Contribution of cognitive performance and cognitive decline to associations between socioeconomic factors and dementia: A cohort study

Abstract

Background: Socioeconomic disadvantage is a risk factor for dementia, but longitudinal studies suggest that it does not affect the rate of cognitive decline. Our objective is to understand the manner in which socioeconomic disadvantage shapes dementia risk by examining its associations with midlife cognitive performance and cognitive decline from midlife to old age, including cognitive decline trajectories in those with dementia.

Methods and findings: Data are drawn from the Whitehall II study (N = 10,308 at study recruitment in 1985), with cognitive function assessed at 4 waves (1997, 2002, 2007, and 2012). Sociodemographic, behavioural, and cardiometabolic risk factors from 1985 and chronic conditions until the end of follow-up in 2015 (N dementia/total = 320/9,938) allowed the use of inverse probability weighting to take into account data missing because of loss to follow-up between the study recruitment in 1985 and the introduction of cognitive tests to the study in 1997. Generalized estimating equations and Cox regression were used to assess associations of socioeconomic markers (height, education, and midlife occupation categorized as low, intermediate, and high to represent hierarchy in the socioeconomic marker) with cognitive performance, cognitive decline, and dementia (N dementia/total = 195/7,499). In those with dementia, we examined whether retrospective trajectories of cognitive decline (backward timescale) over 18 years prior to diagnosis differed as a function of socioeconomic markers. Socioeconomic disadvantage was associated with poorer cognitive performance (all p < 0.001). Using point estimates for the effect of age, the differences between the high and low socioeconomic groups corresponded to an age effect of 4, 15, and 26 years, for height, education, and midlife occupation, respectively. There was no evidence of faster cognitive decline in socioeconomically disadvantaged groups. Low occupation, but not height or education, was associated with risk of dementia (hazard ratio [HR] = 2.03 [95% confidence interval (CI) 1.23-3.36]) in an analysis adjusted for sociodemographic factors; the excess risk was unchanged after adjustment for cognitive decline but was completely attenuated after adjustment for cognitive performance. In further analyses restricted to those with dementia, retrospective cognitive trajectories over 18 years prior to dementia diagnosis showed faster cognitive decline in the high education (p = 0.006) and occupation (p = 0.001) groups such that large differences in cognitive performance in midlife were attenuated at dementia diagnosis.

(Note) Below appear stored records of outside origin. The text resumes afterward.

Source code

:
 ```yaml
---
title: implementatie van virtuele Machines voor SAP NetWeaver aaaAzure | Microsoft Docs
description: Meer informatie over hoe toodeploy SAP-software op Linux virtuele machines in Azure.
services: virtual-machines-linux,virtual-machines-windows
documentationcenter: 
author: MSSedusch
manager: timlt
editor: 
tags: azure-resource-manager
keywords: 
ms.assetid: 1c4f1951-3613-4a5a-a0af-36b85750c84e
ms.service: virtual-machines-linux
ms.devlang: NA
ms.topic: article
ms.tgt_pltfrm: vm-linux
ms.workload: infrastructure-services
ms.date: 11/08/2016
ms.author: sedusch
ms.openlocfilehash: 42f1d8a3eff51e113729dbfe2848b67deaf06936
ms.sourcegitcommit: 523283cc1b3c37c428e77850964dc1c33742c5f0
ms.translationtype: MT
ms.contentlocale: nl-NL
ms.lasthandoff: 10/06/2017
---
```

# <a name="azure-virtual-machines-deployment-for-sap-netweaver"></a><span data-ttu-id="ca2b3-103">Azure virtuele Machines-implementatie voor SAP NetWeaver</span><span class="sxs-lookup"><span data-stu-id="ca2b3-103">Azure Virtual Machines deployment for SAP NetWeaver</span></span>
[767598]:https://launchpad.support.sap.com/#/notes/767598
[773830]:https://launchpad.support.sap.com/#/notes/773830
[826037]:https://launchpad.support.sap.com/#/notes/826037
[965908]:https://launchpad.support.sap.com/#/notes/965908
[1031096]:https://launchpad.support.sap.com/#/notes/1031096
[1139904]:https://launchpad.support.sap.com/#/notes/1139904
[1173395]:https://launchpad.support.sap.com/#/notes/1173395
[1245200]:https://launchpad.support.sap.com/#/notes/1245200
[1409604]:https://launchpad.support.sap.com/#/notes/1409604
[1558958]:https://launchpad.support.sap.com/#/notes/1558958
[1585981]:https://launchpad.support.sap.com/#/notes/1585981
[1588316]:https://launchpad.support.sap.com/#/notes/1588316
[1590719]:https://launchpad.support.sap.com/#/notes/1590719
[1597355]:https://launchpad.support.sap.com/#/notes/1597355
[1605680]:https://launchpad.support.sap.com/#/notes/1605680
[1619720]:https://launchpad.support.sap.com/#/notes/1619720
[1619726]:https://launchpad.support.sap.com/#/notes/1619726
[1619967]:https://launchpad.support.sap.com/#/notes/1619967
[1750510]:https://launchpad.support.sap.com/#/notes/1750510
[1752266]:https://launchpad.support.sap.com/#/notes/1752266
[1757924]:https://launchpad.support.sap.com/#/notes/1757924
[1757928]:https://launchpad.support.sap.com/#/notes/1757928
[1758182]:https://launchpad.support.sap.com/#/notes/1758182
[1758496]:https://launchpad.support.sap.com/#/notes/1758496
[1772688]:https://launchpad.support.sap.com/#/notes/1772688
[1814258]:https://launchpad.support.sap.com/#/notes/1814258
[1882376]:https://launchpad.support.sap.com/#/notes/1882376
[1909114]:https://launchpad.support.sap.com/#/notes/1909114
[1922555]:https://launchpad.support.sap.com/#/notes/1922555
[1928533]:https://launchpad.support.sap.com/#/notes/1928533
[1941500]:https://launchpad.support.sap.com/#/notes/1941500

A major limitation of our study is the use of electronic health records rather than comprehensive dementia ascertainment.

Conclusions: Our results support the passive or threshold cognitive reserve hypothesis, in that high cognitive reserve is associated with lower risk for dementia because of its association with cognitive performance, which provides a buffer against clinical expression of dementia.

Fig 1. Flow chart for study of cognitive decline and dementia.

Abbreviations: IPW, inverse probability weighting. ^¶Of the 329 participants with dementia recorded until 31 March 2015, 9 were in those with data missing on covariates or onset of dementia was prior to 1997, allowing 320 participants to be included in IPW. In those with cognitive data (N = 7,499), a total of 195 participants had a dementia diagnosis over the follow-up. ^± Cognitive tests were introduced to the study at the 1997–1999 assessment, repeated at subsequent assessments. ^† A total of 7,499 participants were included in the analysis; 43% had cognitive data at all 4 waves, 28% at 3 waves, 15% at 2 waves, and 14% only at 1 wave.

Fig 2. Trajectory of global cognitive score in participants with dementia and other participants in the years leading to dementia diagnosis in the total population (panel A) [29] and in those with dementia as a function of height (panel B), education (panel C), and occupation (panel D).

^{† †}Panel A depicts marginal effects of dementia on trajectories of the global cognitive score (composed of tests of memory, reasoning, and phonemic and semantic fluency), adjusted for age at the end of follow-up (dementia diagnosis, death, or 31 March 2015), 5-year birth cohort, sex, and education. Results for height, education, and occupation include age at onset of dementia, sex, ethnicity, their interactions with time and time squared, 5-year birth cohort to take cohort effects into account, and time-dependant marital status.